Потом в лагерях побыли еще сорок дней — Гороховецкие, что ли, назывались. У-ух там и войска было! Березовая роща. Обучали — вот там действительно обучали по всем правилам — за сорок дней растрясли всю нашу домашнюю требуху!..

И, наконец, в марте сорок второго мы приезжаем на Юго-Западный фронт под деревню Калиновку — там сильные бои шли.

Только прибыли на фронт — сразу в наступление. А перед наступлением ставят нам задачу: взять пленного! А среди нас настоящего-то разведчика не было. Мы не только подходы и отходы не пронаблюдали, а вообще местность не знали, не знали, куда мы идем. И вот прямо днем по балке и пошли. Но на наше счастье все так удачно получилось! Одним словом, помогла нам суровая зима и сильный ветер. Фрицы все поукутывались одеялами, шалями, ватниками и сидят в таких снежных укрытиях — помнишь, под Сталинградом они делали такие же, из снега выложенные? Вот и тут сидит он, укутавшись, а мы проходим мимо — цап его, голубчика, за шиворот, а он уж готов, почти замерз! Взяли и пошли назад. И без никаких потерь. Он сидел там в дозоре, наблюдать должен. А какое там наблюдать!..

Должно быть, он что-то рассказал нашему командованию полезное. В ночь — наступление. А нам приказ: пройти по балке с фланга и окопаться, чтобы в случае, если фрицы пойдут в обход, мы бы не дали.

Шли наши хорошо. Красиво было смотреть — все молодые сибиряки, смелые. Лыжный батальон. Взяли Калиновку. А потом ихние танки вышли, как открыли огонь, да еще артиллерия, минометы — откатились наши на старые рубежи. Так обидно…

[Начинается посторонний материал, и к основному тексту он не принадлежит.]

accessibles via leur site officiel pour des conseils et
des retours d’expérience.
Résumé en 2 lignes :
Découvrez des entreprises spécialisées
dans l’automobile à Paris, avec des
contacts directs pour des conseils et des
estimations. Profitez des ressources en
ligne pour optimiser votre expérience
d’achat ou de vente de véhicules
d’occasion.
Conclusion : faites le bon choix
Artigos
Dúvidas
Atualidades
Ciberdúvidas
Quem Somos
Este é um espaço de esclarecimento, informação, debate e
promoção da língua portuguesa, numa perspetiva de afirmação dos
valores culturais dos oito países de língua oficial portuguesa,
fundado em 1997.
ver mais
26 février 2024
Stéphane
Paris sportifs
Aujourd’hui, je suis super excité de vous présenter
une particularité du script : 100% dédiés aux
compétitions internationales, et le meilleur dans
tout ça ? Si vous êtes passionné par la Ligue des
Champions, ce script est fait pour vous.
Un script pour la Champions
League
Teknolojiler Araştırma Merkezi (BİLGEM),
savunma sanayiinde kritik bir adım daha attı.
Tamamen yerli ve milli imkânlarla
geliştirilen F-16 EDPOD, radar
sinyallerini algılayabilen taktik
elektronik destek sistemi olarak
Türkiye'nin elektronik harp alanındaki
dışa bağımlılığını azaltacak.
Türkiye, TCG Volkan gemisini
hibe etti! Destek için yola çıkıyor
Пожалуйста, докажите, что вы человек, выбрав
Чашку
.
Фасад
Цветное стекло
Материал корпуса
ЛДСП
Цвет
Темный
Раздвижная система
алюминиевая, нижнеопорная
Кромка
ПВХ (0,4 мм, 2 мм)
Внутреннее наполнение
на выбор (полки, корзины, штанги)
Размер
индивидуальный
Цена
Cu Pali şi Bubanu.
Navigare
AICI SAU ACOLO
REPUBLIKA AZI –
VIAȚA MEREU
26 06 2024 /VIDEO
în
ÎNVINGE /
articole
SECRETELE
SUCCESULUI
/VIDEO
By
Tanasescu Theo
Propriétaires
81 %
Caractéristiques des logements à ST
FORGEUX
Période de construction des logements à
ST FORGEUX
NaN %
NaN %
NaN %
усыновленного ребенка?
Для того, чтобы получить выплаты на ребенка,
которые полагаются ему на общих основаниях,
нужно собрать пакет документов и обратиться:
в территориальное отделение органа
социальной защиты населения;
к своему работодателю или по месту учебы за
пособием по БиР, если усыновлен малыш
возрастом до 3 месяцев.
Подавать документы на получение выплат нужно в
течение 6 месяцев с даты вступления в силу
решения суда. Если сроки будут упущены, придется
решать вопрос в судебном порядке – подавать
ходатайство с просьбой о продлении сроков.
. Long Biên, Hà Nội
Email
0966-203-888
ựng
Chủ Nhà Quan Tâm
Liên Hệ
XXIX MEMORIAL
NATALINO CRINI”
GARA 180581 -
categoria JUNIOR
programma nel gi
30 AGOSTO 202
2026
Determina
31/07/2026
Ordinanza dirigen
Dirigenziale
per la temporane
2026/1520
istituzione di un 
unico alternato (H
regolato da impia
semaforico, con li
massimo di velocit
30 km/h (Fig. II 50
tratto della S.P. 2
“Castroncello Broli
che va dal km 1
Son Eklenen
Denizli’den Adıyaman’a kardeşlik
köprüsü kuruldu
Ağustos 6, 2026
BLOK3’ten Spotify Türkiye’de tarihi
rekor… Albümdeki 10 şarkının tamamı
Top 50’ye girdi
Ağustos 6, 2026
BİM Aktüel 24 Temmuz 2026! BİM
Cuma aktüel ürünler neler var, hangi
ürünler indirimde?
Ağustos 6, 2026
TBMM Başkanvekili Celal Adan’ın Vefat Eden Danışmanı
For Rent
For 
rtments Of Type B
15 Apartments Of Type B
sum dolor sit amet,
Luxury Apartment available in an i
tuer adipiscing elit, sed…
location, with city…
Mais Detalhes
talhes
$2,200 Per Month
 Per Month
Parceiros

И вот так ночи три: возьмем — отступим, возьмем — отступим. Потом на четвертую ночь нам приказ: наступать вместе с пехотой и захватить еще пленного. Наступаем. Оторвались от пехоты вперед. Захватили одного зазевавшегося. А тут — танки. Пехота стала опять отходить из Калиновки. Мы — следом. И фрица волокем. А снежок небольшой пошел. Трупы валяются и наши, и ихние. Хоть и ночь была, а луна нет-нет да выглянет, осветит, да и от снега светло. Вдруг вроде бы один пошевелился. Думаю: значит, кто-то живой — может, еще «язык» будет, а может, наш. Говорю ребятам, вы, мол, волоките немца, а мне что-то померещилось, я посмотрю.